On Sunday, he found fresh energy to go deeper into the psych-rock furnace. Song like “Keeping Tabs,” with lyrics about “getting high like every single day,” now rang with more regret than languid appeal.
“Junkies and Rarities,” off his new EP, “Hitchhiker,” hit the throttle with Krautrock drums and vicious guitar solos. Whatever work he’s done in private, it showed in his performance, and this felt like the start of a new era. — August Brown
Cuco performs at Camp Flog Gnaw. (Michael Blackshire / Los Angeles Times)
Climbing the Smith ranking
After a tumultuous few years in the Smith household, it’s high time to inaugurate Willow as the family’s lead ambassador to pop culture.
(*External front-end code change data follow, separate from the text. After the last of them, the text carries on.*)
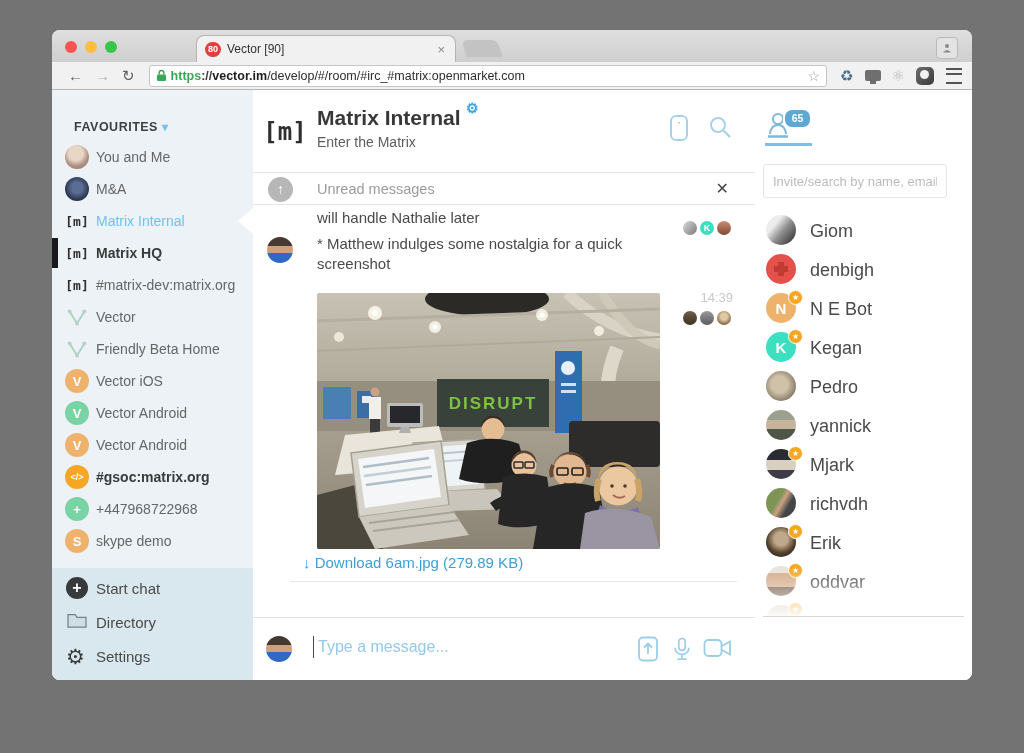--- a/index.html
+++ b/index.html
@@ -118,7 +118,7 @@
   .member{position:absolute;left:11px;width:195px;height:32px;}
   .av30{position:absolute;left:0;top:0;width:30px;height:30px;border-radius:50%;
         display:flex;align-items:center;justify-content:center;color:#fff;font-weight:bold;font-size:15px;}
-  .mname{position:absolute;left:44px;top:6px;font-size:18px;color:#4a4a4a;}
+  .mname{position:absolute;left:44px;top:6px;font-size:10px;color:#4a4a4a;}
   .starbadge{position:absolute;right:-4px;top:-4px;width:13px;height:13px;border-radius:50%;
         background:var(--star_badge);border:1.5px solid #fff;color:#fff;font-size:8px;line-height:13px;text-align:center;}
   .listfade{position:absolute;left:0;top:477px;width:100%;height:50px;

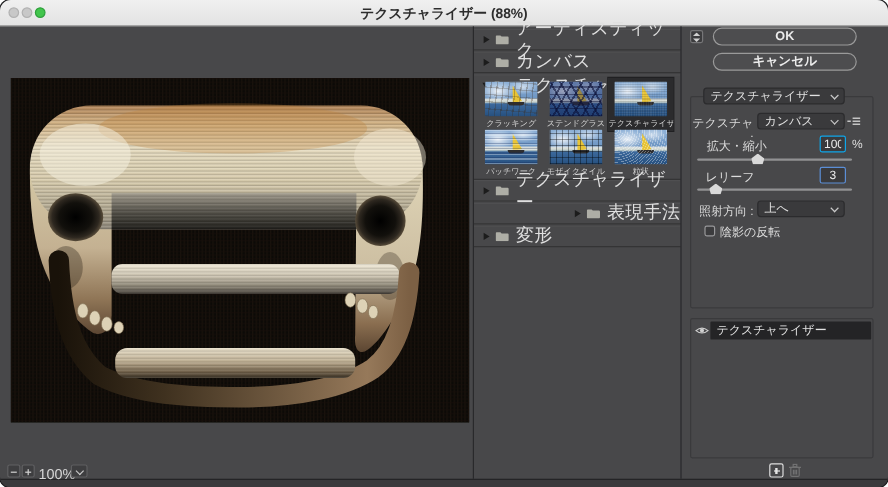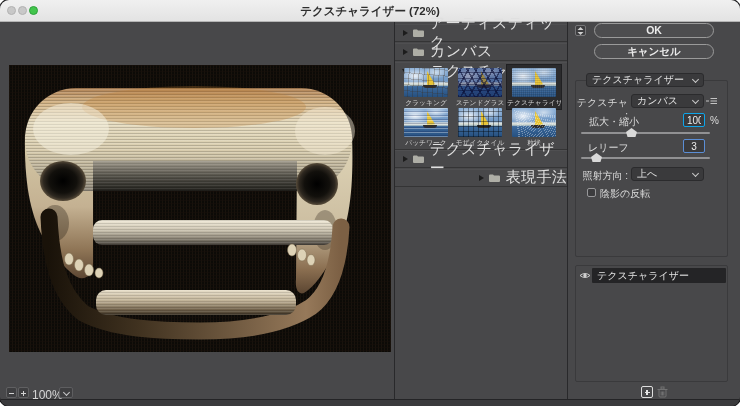--- a/index.html
+++ b/index.html
@@ -83,7 +83,7 @@
   <div class="a tl tl1"></div>
   <div class="a tl tl2"></div>
   <div class="a tl tl3"></div>
-  <div class="a wtitle">テクスチャライザー (72%)</div>
+  <div class="a wtitle">テクスチャライザー (88%)</div>
 
   <div class="a vline" style="left:394px;"></div>
   <div class="a vline" style="left:567px;"></div>

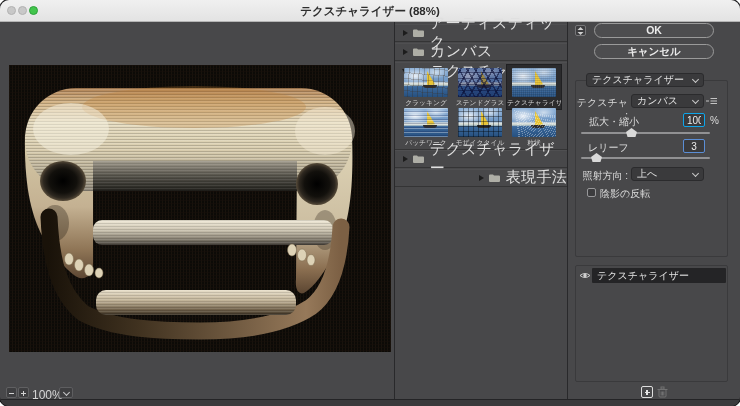--- a/index.html
+++ b/index.html
@@ -281,6 +281,13 @@
       </svg>
     <span class="lbl">表現手法</span>
   </div>
+  <div class="a cat" style="top:188px;">
+    <span class="tri"></span>
+    <svg width="11" height="8">
+        <path d="M0 1.5 Q0 .5 1 .5 H4 L5 1.5 H10 Q11 1.5 11 2.5 V7 Q11 8 10 8 H1 Q0 8 0 7Z" fill="#aeaea6"></path>
+      </svg>
+    <span class="lbl">変形</span>
+  </div>
 
   <div class="a sqbtn">
     <svg width="7" height="8">

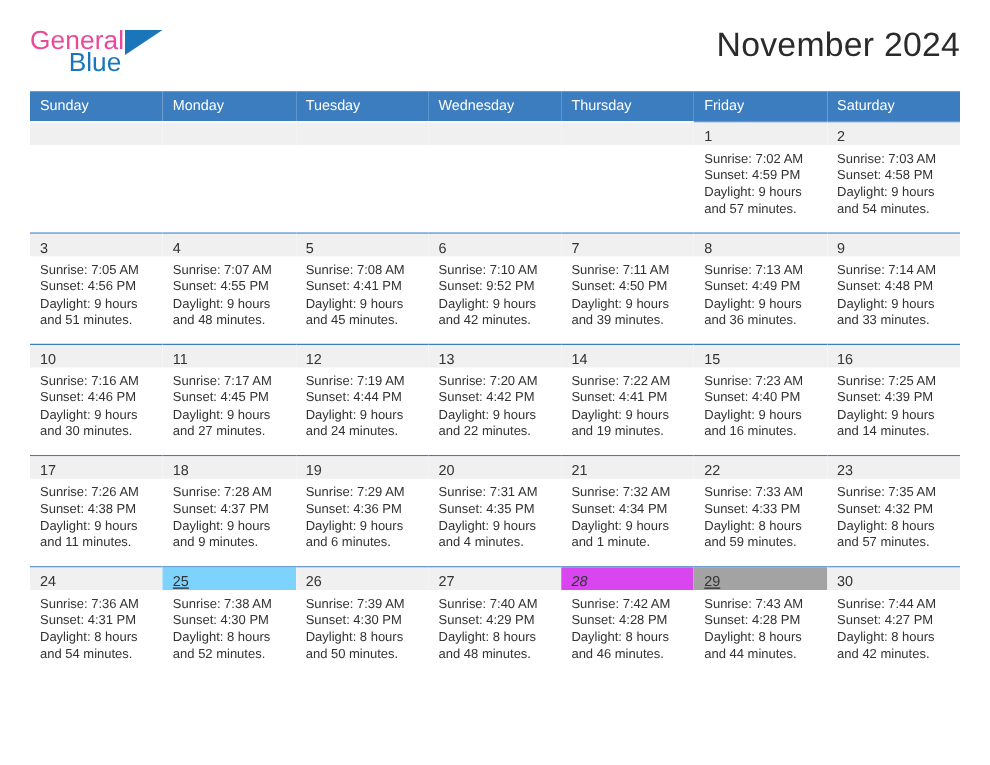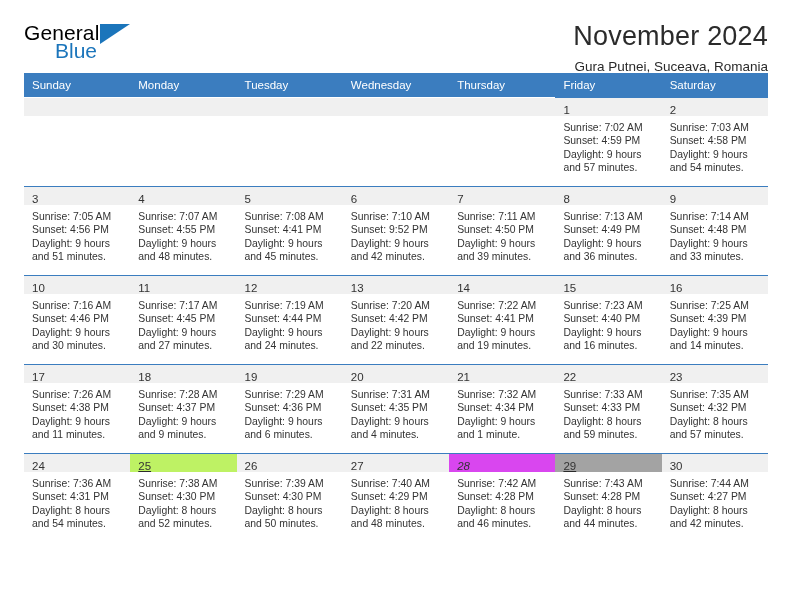--- a/index.html
+++ b/index.html
@@ -44,7 +44,7 @@
     top: 0;
     font-size: 21px;
     letter-spacing: .1px;
-    color: #000000;
+    color: #ec4899;
     line-height: 1;
   }
   .logo-blue {

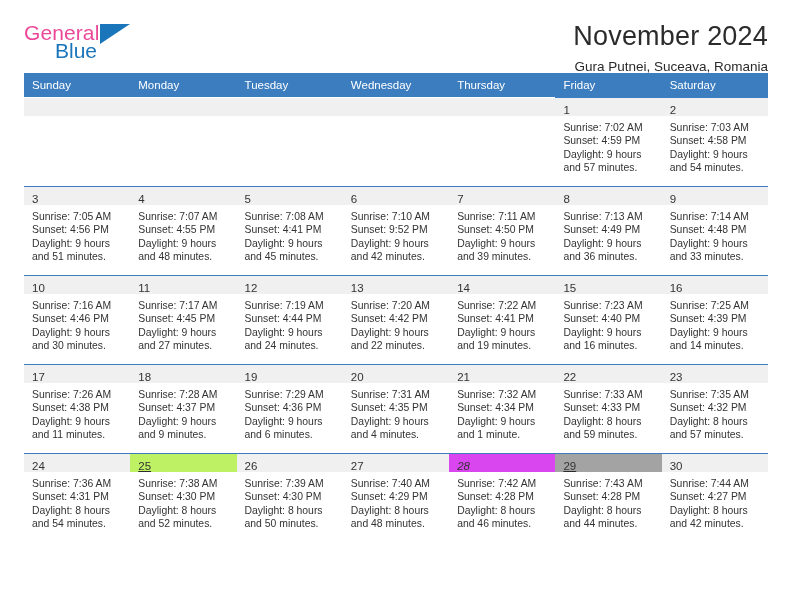--- a/index.html
+++ b/index.html
@@ -160,7 +160,6 @@
 
     <div class="titles">
       <h1 class="cal-title">November 2024</h1>
-      <p class="cal-subtitle">Gura Putnei, Suceava, Romania</p>
     </div>
 
   </div>

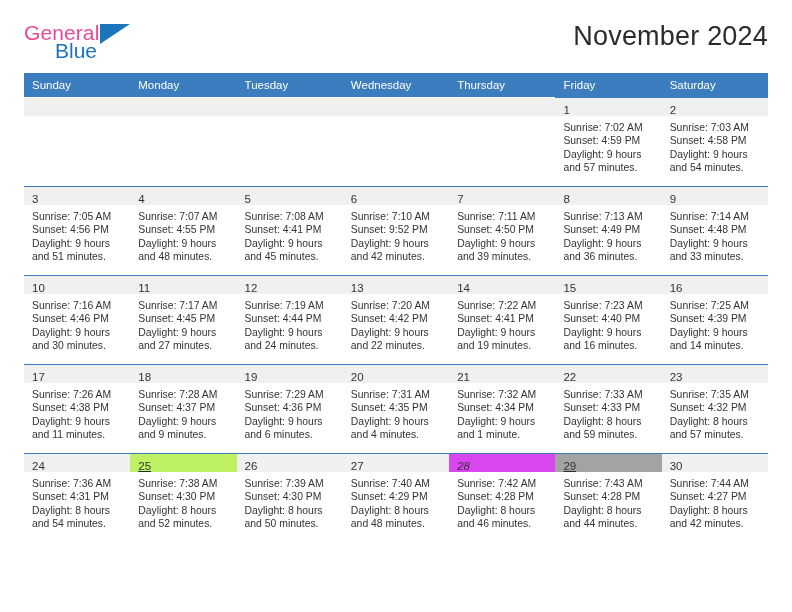--- a/index.html
+++ b/index.html
@@ -477,7 +477,7 @@
           </td>
           <td>
             <div class="cell" style="border-top-color: rgb(59, 125, 191);">
-              <div class="daynum-band" style="background: #bef264; text-decoration: underline;"><span class="daynum">25</span></div>
+              <div class="daynum-band" style="background: #7dd3fc; text-decoration: underline;"><span class="daynum">25</span></div>
               <div class="cell-body">
                 <div>Sunrise: 7:38 AM</div>
                 <div>Sunset: 4:30 PM</div>

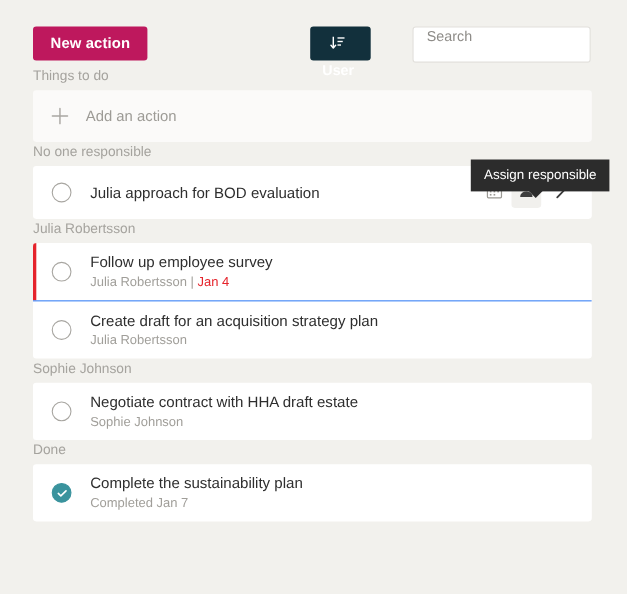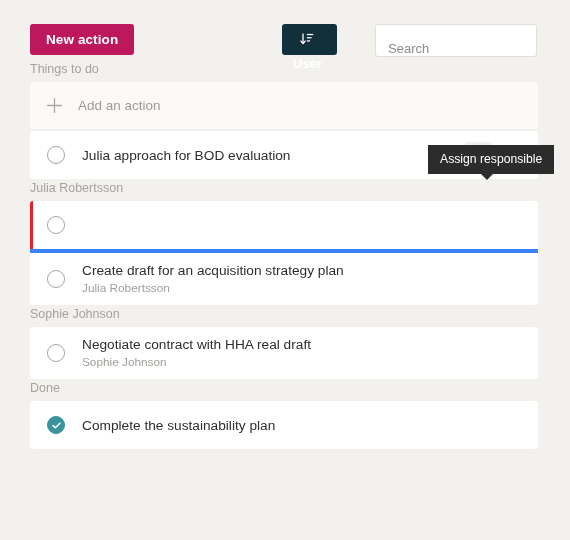--- a/index.html
+++ b/index.html
@@ -65,7 +65,7 @@
     border: 1px solid #e2e0dc;
     border-radius: 3px;
     display: flex;
-    align-items: flex-end;
+    align-items: flex-start;
   }
   .search-input {
     flex: 1;

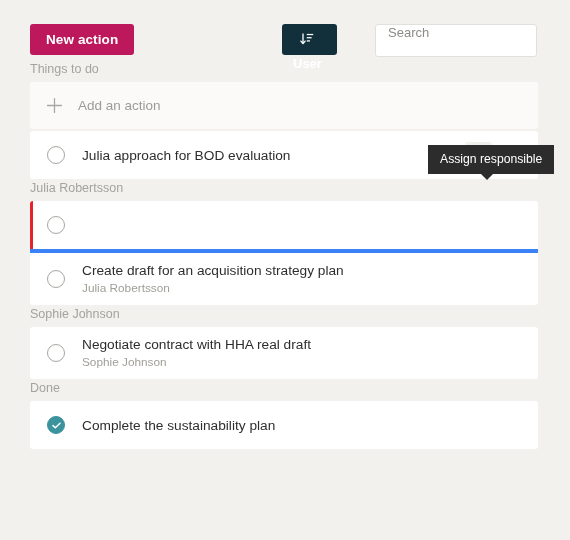--- a/index.html
+++ b/index.html
@@ -268,6 +268,7 @@
   </div>
 
   <div class="section">
+    <div class="section-label">No one responsible</div>
     <div class="card">
       <div class="row">
         <span class="check-wrap">

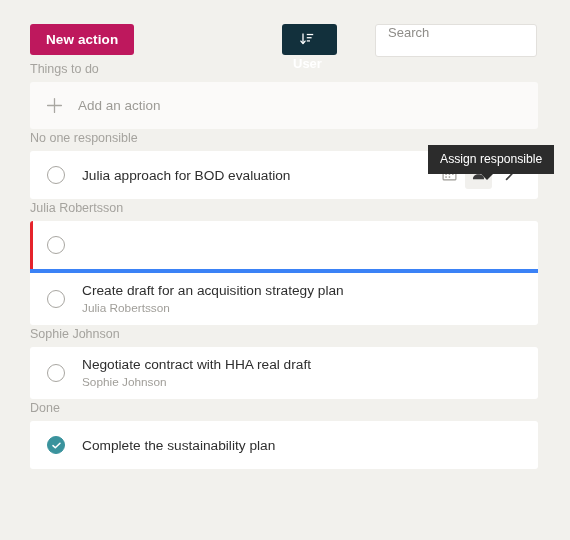--- a/index.html
+++ b/index.html
@@ -320,6 +320,10 @@
         <span class="check-wrap">
           <span class="circle"></span>
         </span>
+        <div class="row-body">
+          <div class="row-title">Follow up employee survey</div>
+          <div class="row-sub"><span>Julia Robertsson | </span><span class="due">Jan 4</span></div>
+        </div>
       </div>
 
       <div class="row">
The 23-year-old singer-songwriter — the daughter of Will and Jada Pinkett Smith — has more than proved her mettle in rock since her 2015 debut LP.
Her Flog Gnaw performance triangulated perfectly among the emo revivalism, metal and hardcore shredding and genre-hopping camaraderie that the festival champions.
Willow’s earnest vocal acrobatics owe a lot to Paramore’s Hayley Williams, but she found even more coiled-spring melodrama in songs like “Why?” and “Split.”
She played a new single, “Alone,” that had some jazzy, jagged percussion and Björk-worthy vocal quivers, showing she’s getting only more ambitious with time.
When her brother Jaden made a cameo for their duet “Summertime in Paris,” he wore a shirt that read “Willow’s Brother” —a fair ranking, given the occasion. — A.B.